Monday, Apr. 12, 1948
Love on the Party Line
Never had Moscow's shabby, musty Great Lecture Hall in Polytechnic Plaza been more tightly packed. People who could not find seats sat in each other's laps or in the aisles. The occasion was a lecture entitled: "Love, Marriage and Family in Socialist Society."*
Behind the turnout there was more than vernal interest in a vernal theme; there was also the Muscovites' incessant quest for the latest twist of the Communist Party's line.
The lecturer, sleek-haired, glib Philosophy Professor V. N. Kolbanovsky, said: "Ugly psychological leftovers of bourgeois ideology concerning marriage and love still exist here. . . . Bourgeois marriages are business marriages where love gets dirtied and trampled. ... In bourgeois countries the working girl, in order to get and hold a job, often has to pass through the boss's bed. ... In the bourgeois state children are not wanted in great numbers."
As the ultimate in horrible examples, he picked Chattanooga, Tenn., where, he asserted, there are five divorces to every marriage. This, he added, would soon reult in every woman having been married to every man.*
The days of Soviet divorce at a pen-scratch had been ended by 1944 decrees. New laws further restricting divorce are under consideration. Said Kolbanovsky: "The time will never come when parents are reduced to the function of producing children and handing their babies over to the state. . . . Love under Communism will become even more beautiful."

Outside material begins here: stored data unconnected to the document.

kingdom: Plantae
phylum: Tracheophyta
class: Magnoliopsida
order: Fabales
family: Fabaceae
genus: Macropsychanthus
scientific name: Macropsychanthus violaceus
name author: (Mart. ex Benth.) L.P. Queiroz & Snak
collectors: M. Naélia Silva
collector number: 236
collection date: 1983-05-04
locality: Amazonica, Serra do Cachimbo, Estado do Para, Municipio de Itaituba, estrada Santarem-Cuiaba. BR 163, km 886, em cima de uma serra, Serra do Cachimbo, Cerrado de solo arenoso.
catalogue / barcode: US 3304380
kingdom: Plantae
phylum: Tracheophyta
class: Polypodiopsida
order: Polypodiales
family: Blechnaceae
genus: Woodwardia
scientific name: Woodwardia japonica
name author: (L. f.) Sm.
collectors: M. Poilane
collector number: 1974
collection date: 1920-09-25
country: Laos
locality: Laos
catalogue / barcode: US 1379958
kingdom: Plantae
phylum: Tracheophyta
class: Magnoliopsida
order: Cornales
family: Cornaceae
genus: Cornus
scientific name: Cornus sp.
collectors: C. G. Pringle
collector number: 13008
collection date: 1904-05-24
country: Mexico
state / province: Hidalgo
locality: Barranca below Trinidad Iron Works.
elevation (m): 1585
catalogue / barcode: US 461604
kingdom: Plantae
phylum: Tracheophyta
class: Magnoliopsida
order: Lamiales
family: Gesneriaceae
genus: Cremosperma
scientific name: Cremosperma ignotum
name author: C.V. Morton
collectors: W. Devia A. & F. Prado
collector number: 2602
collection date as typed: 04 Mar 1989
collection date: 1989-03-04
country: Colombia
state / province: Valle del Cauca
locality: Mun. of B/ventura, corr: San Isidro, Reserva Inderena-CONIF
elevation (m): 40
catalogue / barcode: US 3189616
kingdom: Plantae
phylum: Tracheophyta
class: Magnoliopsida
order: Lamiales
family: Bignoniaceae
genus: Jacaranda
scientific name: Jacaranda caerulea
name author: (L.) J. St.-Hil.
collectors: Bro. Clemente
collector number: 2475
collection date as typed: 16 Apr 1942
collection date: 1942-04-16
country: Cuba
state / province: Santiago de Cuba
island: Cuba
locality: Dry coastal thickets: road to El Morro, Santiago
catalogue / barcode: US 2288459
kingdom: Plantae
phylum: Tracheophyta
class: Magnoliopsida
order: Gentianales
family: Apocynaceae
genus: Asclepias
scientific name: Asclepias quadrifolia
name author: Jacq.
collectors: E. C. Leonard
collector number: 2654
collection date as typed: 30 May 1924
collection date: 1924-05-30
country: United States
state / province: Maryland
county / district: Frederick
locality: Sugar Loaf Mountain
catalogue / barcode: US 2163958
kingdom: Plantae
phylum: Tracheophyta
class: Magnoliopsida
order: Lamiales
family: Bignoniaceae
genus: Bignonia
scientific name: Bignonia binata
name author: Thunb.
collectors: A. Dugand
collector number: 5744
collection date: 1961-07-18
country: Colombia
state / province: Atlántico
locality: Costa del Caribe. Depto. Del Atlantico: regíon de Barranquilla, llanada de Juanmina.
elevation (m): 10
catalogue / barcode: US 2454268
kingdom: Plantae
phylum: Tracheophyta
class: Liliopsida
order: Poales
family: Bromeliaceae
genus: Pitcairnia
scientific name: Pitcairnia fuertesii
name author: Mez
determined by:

*In the 100 years since Karl Marx's Communist Manifesto espoused "an open, legalized community of women," few subjects have been more frequently disputed by Marxists. Lenin, in one of his sharpest departures from Marxism, vehemently rejected "free love" on the ground that "love is more than drinking a glass of water." But Alexandra Kollontay, who instituted the Soviet system of easy divorce in 1917, was called "Russia's only real Communist" because of her advocacy of free love
*The facts: in twelve months ending April 1, Chattanooga had 720 marriages, 1,563 divorces. At this rate it would take 3,271,152 years for each of Chattanooga's 51,503 nubile females to marry all of its 45,750 nubile males.